# Help on first time REW measurements.



## secondhead (May 24, 2014)

Hello people

I have just undertaken my first experience of generating a REW measurement graph using a ECM8000 through a RME fireface and yamaha msp5 monitors; In my partially treated room with quite a bit of rockwool in the corners of the room working as bass traps. Here is my listening position first time graph, any pointers on what i am looking at would be excellent, if photos of the room might be good, i'll post some. 

thanks for any comments in advance

wim


----------



## JohnM (Apr 11, 2006)

You have a bit too much vertical span on that graph to easily interpret it, there are tips on ranges to use for plots in the Please read - posting a graph sticky.


----------



## secondhead (May 24, 2014)

thanks for the reply, i am currently away from my home studio setup but i have attached the REW file for anyone to have a look at, appreciate any advise.


----------



## secondhead (May 24, 2014)

OK, here goes again on sending you a workable graph. hope this one is better, i have followed the instructions on the link provided not sure i did anything different from before but here's hoping:wave:


----------



## secondhead (May 24, 2014)

Just to clarify, this is for my home studio setup. I'm basically looking to achieve the best sound from my mixing position in this room. I guess experimenting with positioning is probably the best thing I can do, as I said before I've got quite a bit of rock wool around the corners of the room but still the dips at 88 and 161 look pretty extreme. If anyone can tell me whether this is a particularly problematic room it would be a great help it sounds ok to my ears but if it can be improved upon. 

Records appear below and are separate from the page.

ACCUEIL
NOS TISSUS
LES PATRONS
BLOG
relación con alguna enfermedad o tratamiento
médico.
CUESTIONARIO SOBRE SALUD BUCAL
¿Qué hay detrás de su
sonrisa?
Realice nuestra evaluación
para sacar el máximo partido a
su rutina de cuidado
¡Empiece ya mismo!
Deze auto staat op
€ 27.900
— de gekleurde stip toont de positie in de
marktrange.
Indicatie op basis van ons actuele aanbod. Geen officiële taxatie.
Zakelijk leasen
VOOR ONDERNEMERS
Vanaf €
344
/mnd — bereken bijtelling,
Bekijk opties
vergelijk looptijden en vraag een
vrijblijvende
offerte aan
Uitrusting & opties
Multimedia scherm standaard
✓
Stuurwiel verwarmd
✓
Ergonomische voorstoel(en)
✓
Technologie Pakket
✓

I've read a bit about putting eq on your master out to counter the peaks and dips in your REW graph, tell me more people.


----------



## secondhead (May 24, 2014)

here is a waterfall graph of the decay time in the room from 28hz to 500hz


----------



## JohnM (Apr 11, 2006)

I guess both monitors were playing at the same time for that measurement? The impulse response has a second peak just a couple of dB lower than the main peak and a very short time afterwards. Having both playing generates a lot of comb filtering at higher frequencies, so best measuring the speakers independently as well. 

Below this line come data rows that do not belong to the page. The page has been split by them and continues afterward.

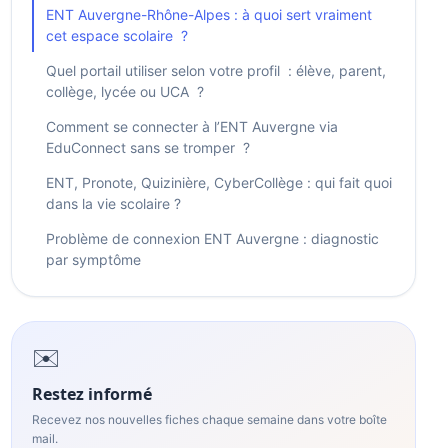
ENT Auvergne-Rhône-Alpes : à quoi sert vraiment
cet espace scolaire ?
Quel portail utiliser selon votre profil : élève, parent,
collège, lycée ou UCA ?
Comment se connecter à l’ENT Auvergne via
EduConnect sans se tromper ?
ENT, Pronote, Quizinière, CyberCollège : qui fait quoi
dans la vie scolaire ?
Problème de connexion ENT Auvergne : diagnostic
par symptôme
✉️
Restez informé
Recevez nos nouvelles fiches chaque semaine dans votre boîte
mail.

Positioning is indeed the best way to go about minimising the dips, one way to quickly try various positions is to use the REW "Pink PN" test signal and look at the response on the RTA using these settings:
 

You can then see the response change live as you move the mic and/or speakers around.


----------



## secondhead (May 24, 2014)

Brilliant thanks john, yes the test was run with both speakers. Next time I'm at the space I'll certainly do it separately and try repositioning things.


----------



## Wayne A. Pflughaupt (Apr 13, 2006)

Running both speakers notwithstanding, the limited comb filtering in your frequency response graph indicates very good acoustics, and the waterfall confirms it. Frequency response looks a bit rough, though. However, it’s best to look at full-range response with either 1/6 or 1/3-octave smoothing, to get a graph that’s not so scary and actually looks more like what you’re actually hearing. 

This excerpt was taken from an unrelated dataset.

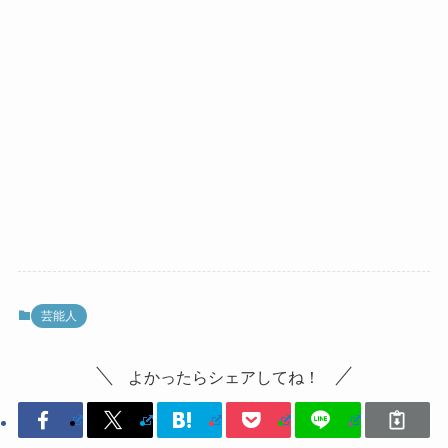
芸能人
よかったらシェアしてね！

EQ could indeed clean up response, after all location options have been explored and exhausted, especially addressing broad trends (as opposed to chasing every little dip and peak in response. However, EQ should only be applied using dead-accurate measurements, and that requires a mic with a custom calibration file. 

Regards, 
Wayne


----------



## secondhead (May 24, 2014)

Hi Wayne

Thanks for the response, good to hear that the graph looks reasonable even with the two speakers. Would the generic cal files for the ecm8000 be ok and what minidsp might be appropriate for my situation. Interested to find out more about this sort of thing but I'm not sure if it all might get a bit pricey, might be better off spending money on additional treatment for the room seeing as I'm recording in it also.


----------



## Wayne A. Pflughaupt (Apr 13, 2006)

The generic ECM8000 calibration file is fine for generating acoustics information and a frequency response graph that gets you a general idea of speaker response. However, as you can see from the picture below, the response of different samples of ECM8000 mics varies considerably in the upper and lower frequencies. With a frequency response graph based on a generic file, you can’t tell for sure where the speaker’s response ends and the mic’s begins.
So you definitely want a custom calibration file if you intend to accurately equalize the speakers.

Can’t help you with a miniDSP choice – don’t know that much about their various offerings. You could probably post a question in our Equalizers Forum and get some opinions from knowledgeable users.










Regards, 
Wayne


----------



## secondhead (May 24, 2014)

Hi guys, [email protected] back at the studio today.

are a few more graphs, two different listening positions, the second a little further back than the first although admittedly both are pretty close to the speakers..

interestingly overall i prefer the look of the closer position but the further back position seems to work out nicely on the right hand speaker, which is in the corner of the room with a big block of rockwool behind it. might have a go at repositioning the desk adjacent to the corner and try some results..


----------



## secondhead (May 24, 2014)

hi again, 

just moved the room about a bit and came up with this, hard to know if i've made much improvements. what do you think, better or worse like this? here are some pics of the last test positioning my desk against the corner of the room..

first with both speakers

with left speaker

and with right

:dontknow:


----------



## secondhead (May 24, 2014)

and with 1/3 smoothing


----------



## Wayne A. Pflughaupt (Apr 13, 2006)

secondhead said:


> hi again,
> 
> just moved the room about a bit and came up with this, hard to know if i've made much improvements. what do you think, better or worse like this?


No appreciable difference from the graphs from the .mdat file in Post #12.

Regards, 
Wayne


----------